Can you render every line of the data below as a Markdown table with the columns Number and Data line, numbering the rows and skipping blank lines?
══ Information provided ══
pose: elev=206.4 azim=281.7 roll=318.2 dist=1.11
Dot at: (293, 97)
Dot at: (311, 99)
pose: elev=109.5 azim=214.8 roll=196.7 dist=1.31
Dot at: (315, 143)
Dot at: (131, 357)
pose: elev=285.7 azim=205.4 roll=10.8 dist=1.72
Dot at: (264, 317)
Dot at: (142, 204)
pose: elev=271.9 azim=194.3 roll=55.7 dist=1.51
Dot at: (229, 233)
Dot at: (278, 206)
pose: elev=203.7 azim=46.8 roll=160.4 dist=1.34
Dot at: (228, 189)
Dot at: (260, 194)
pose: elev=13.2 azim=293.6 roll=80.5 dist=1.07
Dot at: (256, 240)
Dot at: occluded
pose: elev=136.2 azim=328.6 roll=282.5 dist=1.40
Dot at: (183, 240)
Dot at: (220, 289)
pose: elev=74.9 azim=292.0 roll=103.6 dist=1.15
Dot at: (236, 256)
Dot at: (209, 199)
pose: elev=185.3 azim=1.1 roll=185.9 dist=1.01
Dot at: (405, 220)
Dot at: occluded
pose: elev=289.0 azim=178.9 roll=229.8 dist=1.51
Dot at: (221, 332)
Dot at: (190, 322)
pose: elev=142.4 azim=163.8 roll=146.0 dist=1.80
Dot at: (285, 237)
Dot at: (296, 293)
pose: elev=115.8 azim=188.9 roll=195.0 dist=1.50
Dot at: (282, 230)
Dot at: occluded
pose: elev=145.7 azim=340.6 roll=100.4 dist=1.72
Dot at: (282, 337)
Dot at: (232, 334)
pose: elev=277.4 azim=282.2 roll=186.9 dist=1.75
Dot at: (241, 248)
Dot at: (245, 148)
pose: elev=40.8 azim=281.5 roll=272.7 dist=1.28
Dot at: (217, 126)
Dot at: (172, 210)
═══
Written answer:
| Number | Data line |
|---|---|
| 1 | pose: elev=206.4 azim=281.7 roll=318.2 dist=1.11 |
| 2 | Dot at: (293, 97) |
| 3 | Dot at: (311, 99) |
| 4 | pose: elev=109.5 azim=214.8 roll=196.7 dist=1.31 |
| 5 | Dot at: (315, 143) |
| 6 | Dot at: (131, 357) |
| 7 | pose: elev=285.7 azim=205.4 roll=10.8 dist=1.72 |
| 8 | Dot at: (264, 317) |
| 9 | Dot at: (142, 204) |
| 10 | pose: elev=271.9 azim=194.3 roll=55.7 dist=1.51 |
| 11 | Dot at: (229, 233) |
| 12 | Dot at: (278, 206) |
| 13 | pose: elev=203.7 azim=46.8 roll=160.4 dist=1.34 |
| 14 | Dot at: (228, 189) |
| 15 | Dot at: (260, 194) |
| 16 | pose: elev=13.2 azim=293.6 roll=80.5 dist=1.07 |
| 17 | Dot at: (256, 240) |
| 18 | Dot at: occluded |
| 19 | pose: elev=136.2 azim=328.6 roll=282.5 dist=1.40 |
| 20 | Dot at: (183, 240) |
| 21 | Dot at: (220, 289) |
| 22 | pose: elev=74.9 azim=292.0 roll=103.6 dist=1.15 |
| 23 | Dot at: (236, 256) |
| 24 | Dot at: (209, 199) |
| 25 | pose: elev=185.3 azim=1.1 roll=185.9 dist=1.01 |
| 26 | Dot at: (405, 220) |
| 27 | Dot at: occluded |
| 28 | pose: elev=289.0 azim=178.9 roll=229.8 dist=1.51 |
| 29 | Dot at: (221, 332) |
| 30 | Dot at: (190, 322) |
| 31 | pose: elev=142.4 azim=163.8 roll=146.0 dist=1.80 |
| 32 | Dot at: (285, 237) |
| 33 | Dot at: (296, 293) |
| 34 | pose: elev=115.8 azim=188.9 roll=195.0 dist=1.50 |
| 35 | Dot at: (282, 230) |
| 36 | Dot at: occluded |
| 37 | pose: elev=145.7 azim=340.6 roll=100.4 dist=1.72 |
| 38 | Dot at: (282, 337) |
| 39 | Dot at: (232, 334) |
| 40 | pose: elev=277.4 azim=282.2 roll=186.9 dist=1.75 |
| 41 | Dot at: (241, 248) |
| 42 | Dot at: (245, 148) |
| 43 | pose: elev=40.8 azim=281.5 roll=272.7 dist=1.28 |
| 44 | Dot at: (217, 126) |
| 45 | Dot at: (172, 210) |